Like a growing number of young people, Kaliko is engaged in efforts to raise awareness about global warming and reduce greenhouse gas emissions. In fact, last year she and 13 other young people, aged 9 to 18, sued their home state, Hawaii, over its use of fossil fuels.

With active lawsuits in five states, TikTok videos that mix humour and outrage, and marches in the streets, it’s a movement that is seeking to shape policy, sway elections and shift a narrative that its proponents say too often emphasises climate catastrophes instead of the need to make the planet healthier and cleaner.

Young climate activists in the US have not yet had the same impact as their counterparts in Europe, where Greta Thunberg has galvanised a generation. But during a summer of record heat, choking wildfire smoke and now a hurricane bearing down on Los Angeles, American teenagers and twenty-somethings concerned about the planet are increasingly being taken seriously.

“We see what’s happening with climate change, and how it affects everything else,” said Elise Joshi, 21, the executive director of Gen-Z for Change, an organisation she joined while she was in college. “We’re experiencing a mix of anger and fear, and we’re finally channelling it into hope in the form of collective action.”

The youth vote’s mounting frustration with the Biden administration’s climate agenda is a wild card factor in next year’s presidential race. They are particularly livid that President Biden, who pledged “no more drilling on federal lands, period”, during his campaign, has failed to make good on that promise.

Young people are helping organise a climate march in New York next month, during the United Nations General Assembly. And their force is being felt even in deep-red states like Montana, where a judge on Monday handed the movement its biggest victory to date, ruling in favour of 16 young people who had sued the state over its support for the fossil fuel industry.

In that case, a lengthy fight resulted in a surprise victory that means, at least for now, that the state must consider potential climate damage when approving energy projects.

“The fact that kids are taking this action is incredible,” said Badge Busse, 15, one of the plaintiffs in the Montana case. “But it’s sad that it had to come to us. We’re the last resort.”

That mix of pride and exasperation is not uncommon among young climate activists. Many are energised by what they see as the fight of their lives, but also resentful that adults haven’t seriously confronted a problem that has been well-understood for decades now.
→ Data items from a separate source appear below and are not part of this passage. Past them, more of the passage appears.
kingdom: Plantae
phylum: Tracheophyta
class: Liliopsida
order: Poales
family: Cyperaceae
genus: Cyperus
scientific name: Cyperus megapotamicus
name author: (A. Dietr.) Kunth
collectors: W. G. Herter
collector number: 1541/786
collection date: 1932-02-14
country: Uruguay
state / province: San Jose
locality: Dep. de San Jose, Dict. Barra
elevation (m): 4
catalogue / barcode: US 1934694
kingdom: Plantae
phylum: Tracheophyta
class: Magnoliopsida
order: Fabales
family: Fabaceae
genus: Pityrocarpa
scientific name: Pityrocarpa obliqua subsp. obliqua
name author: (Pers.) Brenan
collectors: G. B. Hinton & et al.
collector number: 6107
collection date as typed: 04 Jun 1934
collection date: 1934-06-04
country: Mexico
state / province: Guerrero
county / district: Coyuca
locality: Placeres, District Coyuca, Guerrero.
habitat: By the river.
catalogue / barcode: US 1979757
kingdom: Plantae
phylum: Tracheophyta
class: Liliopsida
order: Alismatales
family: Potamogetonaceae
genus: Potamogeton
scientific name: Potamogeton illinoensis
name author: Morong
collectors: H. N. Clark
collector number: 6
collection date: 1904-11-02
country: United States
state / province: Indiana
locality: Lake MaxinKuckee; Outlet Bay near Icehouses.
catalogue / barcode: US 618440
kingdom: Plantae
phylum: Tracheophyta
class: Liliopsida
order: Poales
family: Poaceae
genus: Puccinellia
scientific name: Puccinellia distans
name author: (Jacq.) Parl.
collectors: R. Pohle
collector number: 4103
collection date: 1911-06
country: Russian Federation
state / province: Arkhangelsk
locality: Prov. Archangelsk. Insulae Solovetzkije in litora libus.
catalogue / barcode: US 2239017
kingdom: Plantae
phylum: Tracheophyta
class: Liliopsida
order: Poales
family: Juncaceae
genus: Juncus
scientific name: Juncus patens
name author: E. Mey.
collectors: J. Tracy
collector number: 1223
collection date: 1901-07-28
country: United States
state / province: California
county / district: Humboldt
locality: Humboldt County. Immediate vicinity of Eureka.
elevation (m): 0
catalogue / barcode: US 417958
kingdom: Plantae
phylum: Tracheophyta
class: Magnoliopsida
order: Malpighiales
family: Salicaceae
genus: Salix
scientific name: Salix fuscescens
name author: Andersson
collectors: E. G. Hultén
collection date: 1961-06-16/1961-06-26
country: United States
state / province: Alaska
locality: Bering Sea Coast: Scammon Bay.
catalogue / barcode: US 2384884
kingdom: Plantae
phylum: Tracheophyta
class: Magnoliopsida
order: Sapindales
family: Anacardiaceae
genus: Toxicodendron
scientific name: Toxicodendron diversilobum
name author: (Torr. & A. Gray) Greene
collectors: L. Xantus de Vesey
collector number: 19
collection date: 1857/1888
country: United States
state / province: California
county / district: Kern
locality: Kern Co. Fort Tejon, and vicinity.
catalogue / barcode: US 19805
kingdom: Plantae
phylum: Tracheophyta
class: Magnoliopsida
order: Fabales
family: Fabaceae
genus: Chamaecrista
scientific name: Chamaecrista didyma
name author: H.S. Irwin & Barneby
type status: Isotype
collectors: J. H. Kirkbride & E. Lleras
“Do you think I really want to be on a stand saying, like, ‘I don’t have a future’,” said Mesina DiGrazia-Roberts, 16, another of the plaintiffs in the Hawaii case, who lives on Oahu. “As a 16-year-old who just wants to live my life and hang out with my friends and eat good food, I don’t want to be doing that. And yet I am, because I care about this world. I care about the Earth and care about my family. I care about my future children.”

In the Hawaii case, the youths have sued the state’s department of transportation over its use of fossil fuels, arguing that it violates their “right to a clean and healthful environment”, which is enshrined in the state Constitution. A judge has set a trial date for next year.

A nonprofit legal organisation called Our Children’s Trust is behind the Montana and Hawaii cases, as well as active litigation in three other states. A similar case it brought in federal court, Juliana v. US, was thrown out by an appeals court in 2020, days before it was set to go to trial. But in June, a different judge ruled the case could once again proceed toward trial.